### Exercise brief:
Please give every line below again exactly, but not its pictures.

### Collected material:

═══

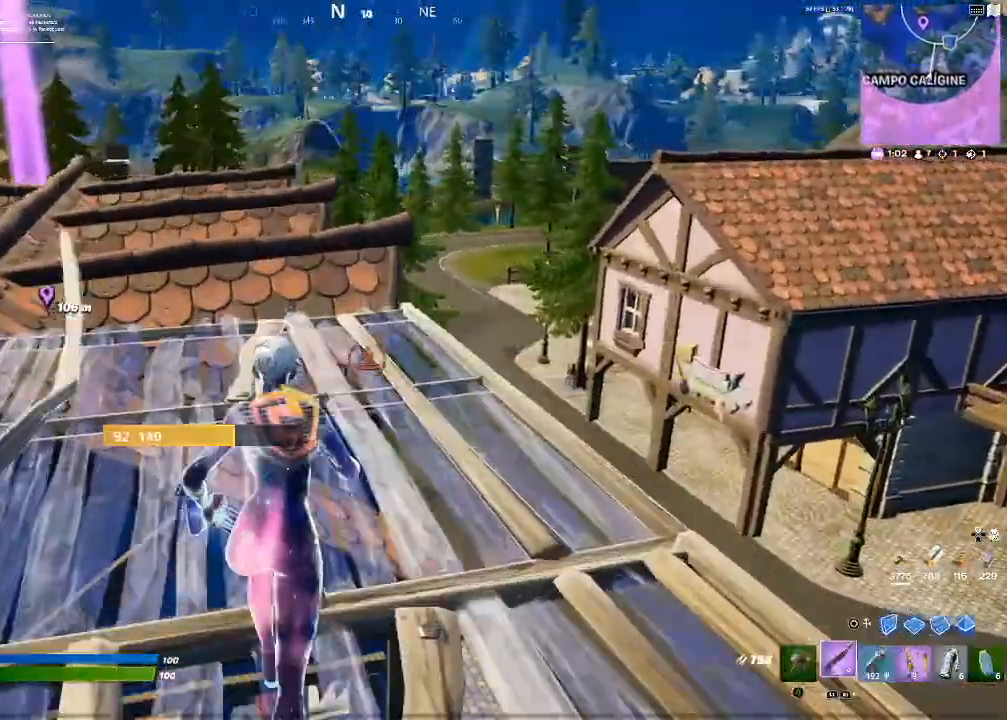
Gameplay with a controller (PlayStation layout); each line is a JSON object with the inputs held at the frame after it. "events" lists button and stick changes between this image and that frame as [ms after this image, input, new state], when the widget could be followed in between.
{"buttons": [], "left_stick": "up", "right_stick": "center", "events": []}
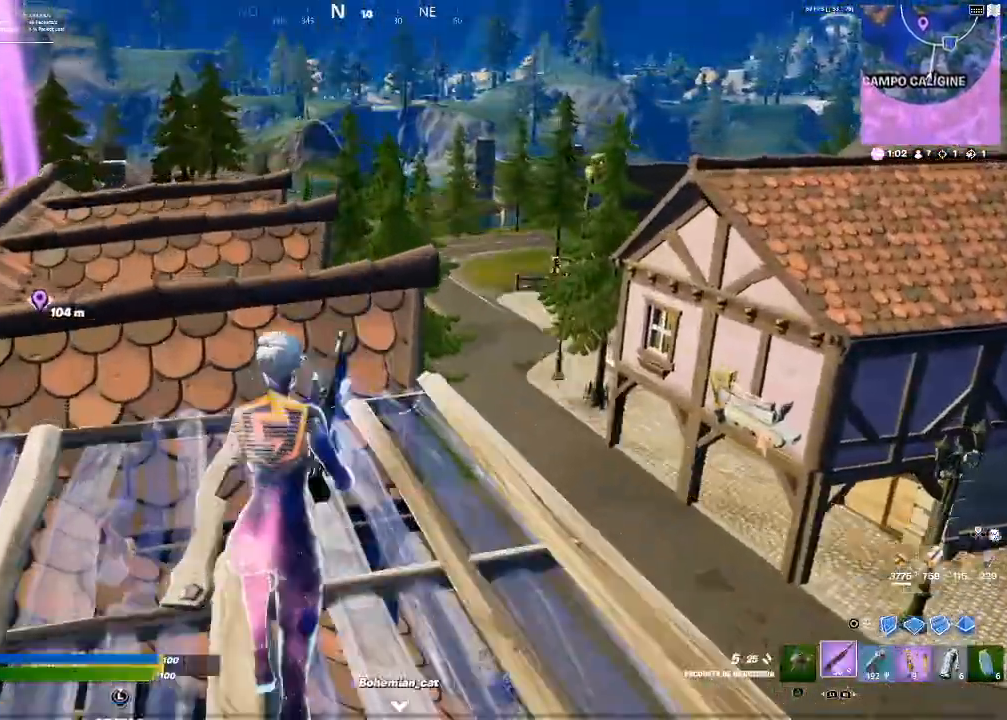
{"buttons": ["CROSS"], "left_stick": "up-left", "right_stick": "center", "events": [[66, "left_stick", "up-left"], [500, "CROSS", "down"]]}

═══

### Answer to this exercise:
Gameplay with a controller (PlayStation layout); each line is a JSON object with the inputs held at the frame after it. "events" lists button and stick changes between this image and that frame as [ms after this image, input, new state], when the widget could be followed in between.
{"buttons": [], "left_stick": "up", "right_stick": "center", "events": []}
{"buttons": ["CROSS"], "left_stick": "up-left", "right_stick": "center", "events": [[66, "left_stick", "up-left"], [500, "CROSS", "down"]]}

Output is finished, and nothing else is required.